All of that applies technique and not principle. Even though Rails has a lot of convenience abstractions, I still spent a lot of time wiring things together. I noticed many common patterns emerge. The lender have several children attributes, depending on the type of lender. I've written this stuff before and ganked the code from there. One piece of code that did not require much modification worked after I cut out code. I originally wrote it fairly clean, so it slipped into place with minimal fuss. I felt cheated, rather than satisfied. Surely, this should be more difficult?

As I think on the ideas in Kling & Schultz's book, I thought I should develop something to make me obsolete. If I had a system that could create CRUD code in the way I like it, I can spend more time focusing on the entrepreneurial aspect. I might even outsource it to India, if the system was robust enough. In fact, I considered a DSL that described a CRUD. This system would generate via metaprogramming -- and not writing files onto the disk -- all the necessary component. This is similar to how Chef works, using JSON "dna" strands merged into a recipe which Chef then executes to assemble the infrastructure.

One use-case is a CRM. CRM systems are tightly coupled to business practices, and as such, it is difficult to write one that fits all businesses.
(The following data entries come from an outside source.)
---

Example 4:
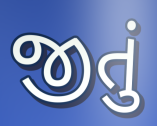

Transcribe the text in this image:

જીતું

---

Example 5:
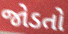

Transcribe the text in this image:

જોડતો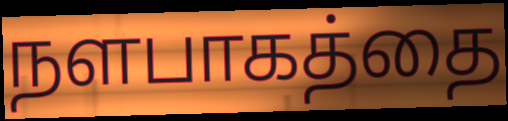
நளபாகத்தைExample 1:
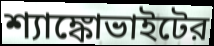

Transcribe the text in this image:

শ্যাঙ্কোভাইটের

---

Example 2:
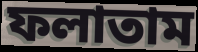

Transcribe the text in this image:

ফলাতাম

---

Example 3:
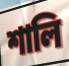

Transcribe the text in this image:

শালি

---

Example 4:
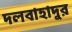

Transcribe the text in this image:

দলবাহাদুর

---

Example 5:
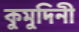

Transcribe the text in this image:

কুমুদিনী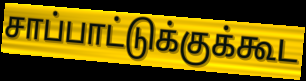
சாப்பாட்டுக்குக்கூடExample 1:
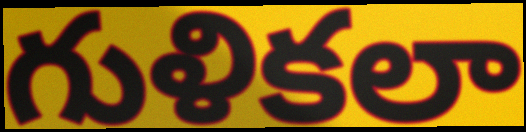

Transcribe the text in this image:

గుళికలా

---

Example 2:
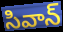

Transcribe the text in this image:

సివాన్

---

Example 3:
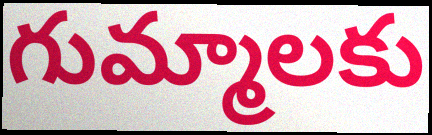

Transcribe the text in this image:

గుమ్మాలకు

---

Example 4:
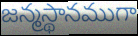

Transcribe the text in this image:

జన్మస్థానముగా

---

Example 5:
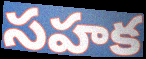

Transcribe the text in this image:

సహక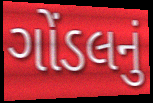
ગોંડલનુંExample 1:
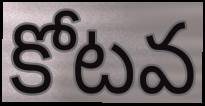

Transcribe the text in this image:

కోటవ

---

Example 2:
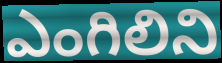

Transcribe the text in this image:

ఎంగిలిని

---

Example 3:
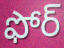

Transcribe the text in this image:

ఫోర్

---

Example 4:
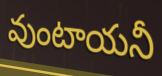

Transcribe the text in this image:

వుంటాయనీ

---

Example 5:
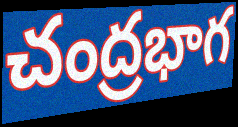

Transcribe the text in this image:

చంద్రభాగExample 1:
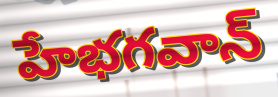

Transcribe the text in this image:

హేభగవాన్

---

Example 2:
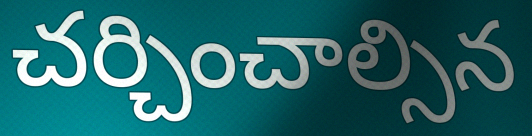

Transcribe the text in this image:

చర్చించాల్సిన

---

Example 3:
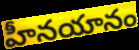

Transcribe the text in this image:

హీనయానం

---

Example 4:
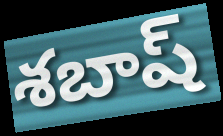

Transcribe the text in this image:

శబాష్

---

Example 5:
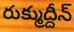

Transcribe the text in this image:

రుక్ముద్దీన్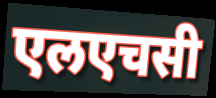
एलएचसी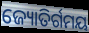
ଜ୍ୟୋତିର୍ଗମୟ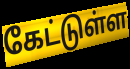
கேட்டுள்ள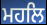
ਮਹਲਿ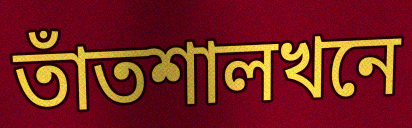
তাঁতশালখনেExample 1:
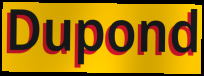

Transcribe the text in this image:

Dupond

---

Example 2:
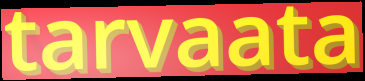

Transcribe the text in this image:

tarvaata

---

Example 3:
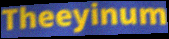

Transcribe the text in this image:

Theeyinum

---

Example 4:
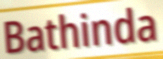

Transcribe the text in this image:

Bathinda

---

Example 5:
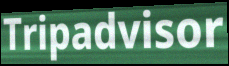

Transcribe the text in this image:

Tripadvisor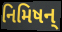
નિમિષન્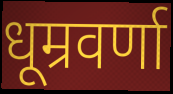
धूम्रवर्णा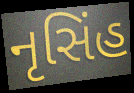
નૃસિંહ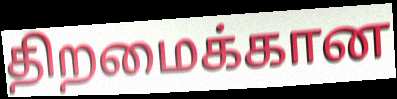
திறமைக்கானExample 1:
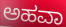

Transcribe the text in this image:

ಅಹವಾ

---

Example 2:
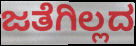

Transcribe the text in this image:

ಜತೆಗಿಲ್ಲದ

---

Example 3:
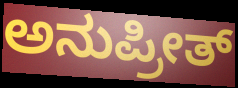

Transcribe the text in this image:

ಅನುಪ್ರೀತ್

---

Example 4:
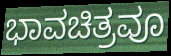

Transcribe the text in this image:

ಭಾವಚಿತ್ರವೂ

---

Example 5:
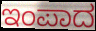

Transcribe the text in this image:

ಇಂಪಾದ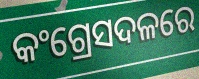
କଂଗ୍ରେସଦଳରେ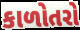
કાળોતરોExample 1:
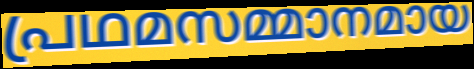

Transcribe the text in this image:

പ്രഥമസമ്മാനമായ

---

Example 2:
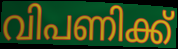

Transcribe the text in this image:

വിപണിക്ക്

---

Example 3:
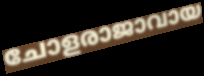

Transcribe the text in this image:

ചോളരാജാവായ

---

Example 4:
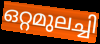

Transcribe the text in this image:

ഒറ്റമുലച്ചി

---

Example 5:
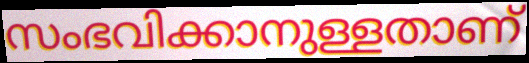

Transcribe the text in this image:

സംഭവിക്കാനുള്ളതാണ്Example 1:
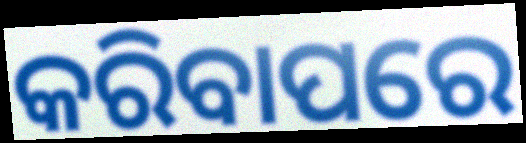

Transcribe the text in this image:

କରିବାପରେ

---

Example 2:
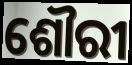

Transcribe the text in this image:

ଶୌରୀ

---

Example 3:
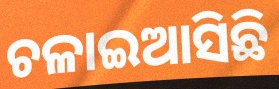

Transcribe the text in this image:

ଚଳାଇଆସିଛି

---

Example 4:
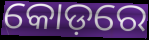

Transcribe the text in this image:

କୋଡ଼ରେ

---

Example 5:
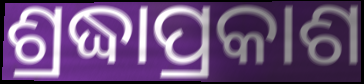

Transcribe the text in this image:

ଶ୍ରଦ୍ଧାପ୍ରକାଶ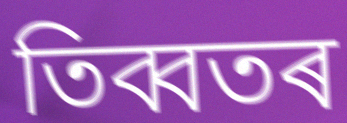
তিব্বতৰ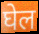
घेल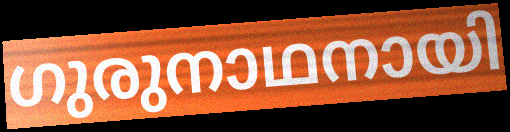
ഗുരുനാഥനായിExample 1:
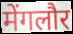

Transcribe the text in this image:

मेंगलौर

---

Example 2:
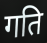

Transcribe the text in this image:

गति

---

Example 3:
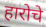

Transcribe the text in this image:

हारोचे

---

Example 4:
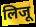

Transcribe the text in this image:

लिजू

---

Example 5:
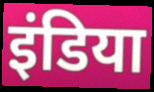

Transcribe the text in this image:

इंडियाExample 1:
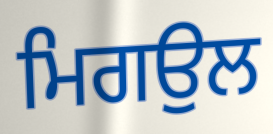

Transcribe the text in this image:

ਮਿਗਉਲ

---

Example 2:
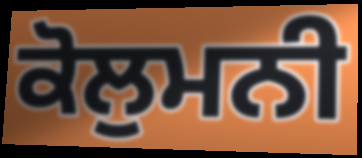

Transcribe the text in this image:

ਕੋਲੁਮਨੀ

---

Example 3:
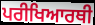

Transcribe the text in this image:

ਪਰੀਖਿਆਰਥੀ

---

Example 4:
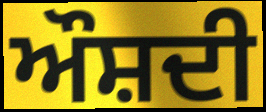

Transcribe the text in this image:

ਔਸ਼ਦੀ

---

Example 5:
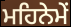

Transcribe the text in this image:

ਮਹਿਨੇਮੇਂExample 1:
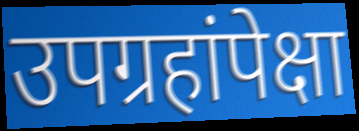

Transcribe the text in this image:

उपग्रहांपेक्षा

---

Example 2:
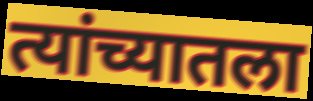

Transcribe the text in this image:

त्यांच्यातला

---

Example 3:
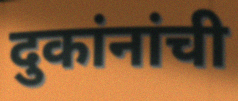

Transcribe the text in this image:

दुकांनांची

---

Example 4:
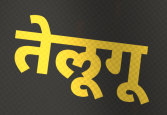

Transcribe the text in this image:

तेलूगू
One of the better Rails CRMs I've come across is FatFreeCRM. I had attempted to use that for a real estate investing business I started, and quickly came to the conclusion that I could not use it in that way. I later moved to 37 Signals High Rise, and though it is much better, it still does not allow me run my business on there the way I want.

If I had a CRUD toolkit that lets me declare exactly what I want, then I can put together something that fits my business needs. In fact, I liked that idea enough that I started looking around for CRUD generators. ActiveScaffold was not what I needed. Streamlined, and AutoAdmin no longer appears to be actively developed. Hobo looks great. It looks flexible enough to do what I want it to do.

Funny thing is, I had looked at Hobo a while ago and dismissed it. I was under the spell of Sunk Cost Fallacy. Why would I ever want to use this system when I can hand-write better CRUD? And now, when I look at it from the lens of principle, I find that despite Hobo's capability, you could not declare the entire CRUD in a single file. It still depends on code generators -- the Ruby code generators, not Lisp code generators.

Maybe the Hobo developers have Sunk Cost Fallacy stashed away too.